Available data ::
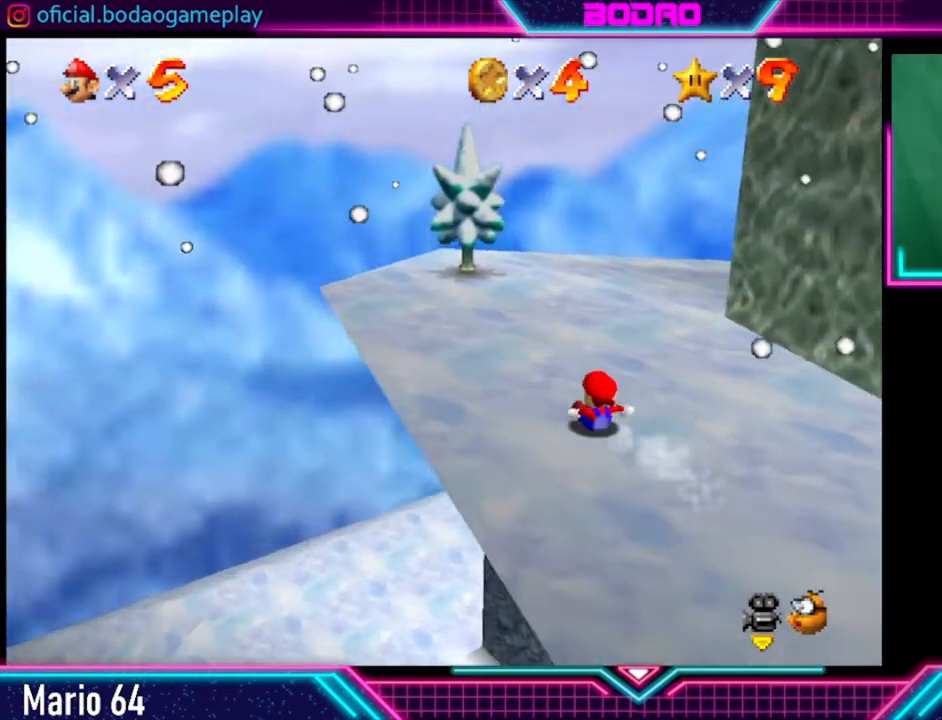
{"buttons": [], "left_stick": "up-right", "right_stick": "center", "events": [[40, "left_stick", "right"], [400, "left_stick", "up-right"]]}
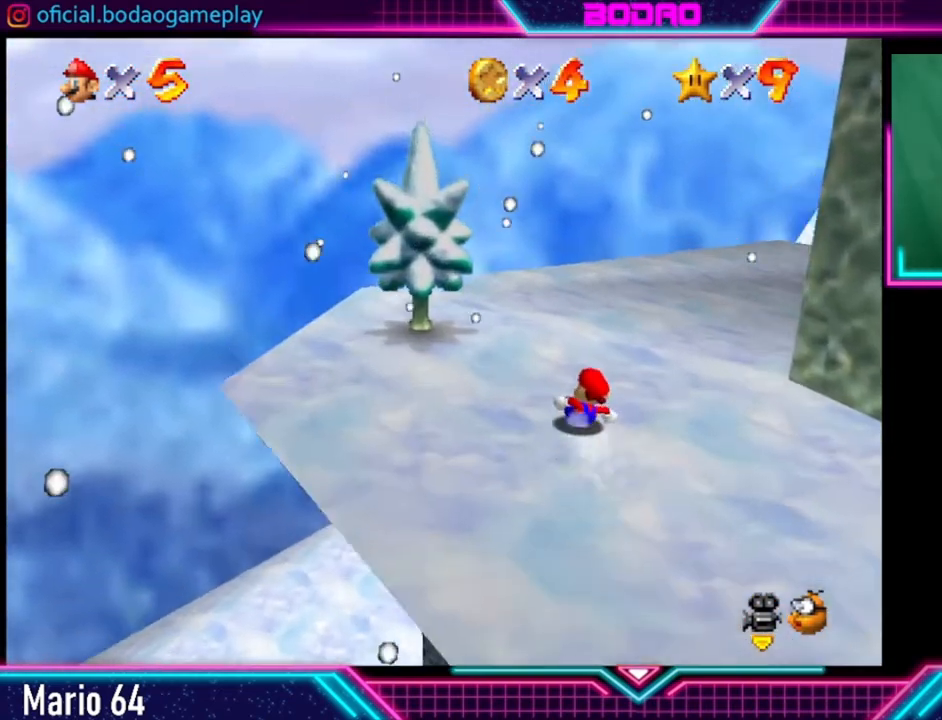
{"buttons": [], "left_stick": "center", "right_stick": "center", "events": [[360, "left_stick", "up-left"], [480, "left_stick", "center"]]}
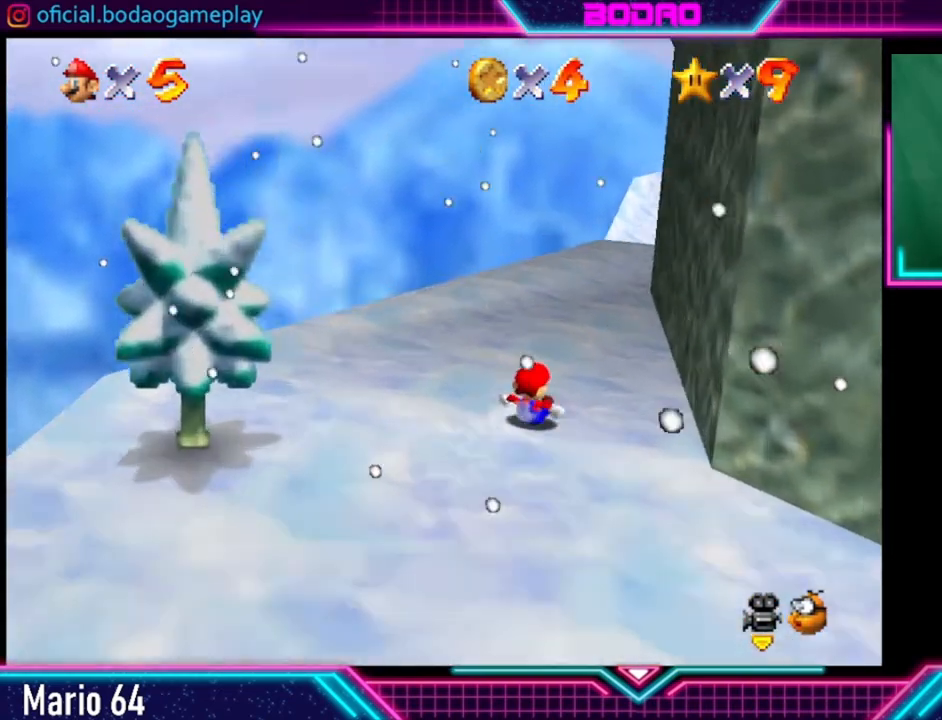
{"buttons": [], "left_stick": "center", "right_stick": "center", "events": [[280, "left_stick", "up-left"], [360, "left_stick", "center"]]}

Problem to work on ::
Print the listing word for word, but omit the pictures.

Result of this task ::
{"buttons": [], "left_stick": "up-right", "right_stick": "center", "events": [[40, "left_stick", "right"], [400, "left_stick", "up-right"]]}
{"buttons": [], "left_stick": "center", "right_stick": "center", "events": [[360, "left_stick", "up-left"], [480, "left_stick", "center"]]}
{"buttons": [], "left_stick": "center", "right_stick": "center", "events": [[280, "left_stick", "up-left"], [360, "left_stick", "center"]]}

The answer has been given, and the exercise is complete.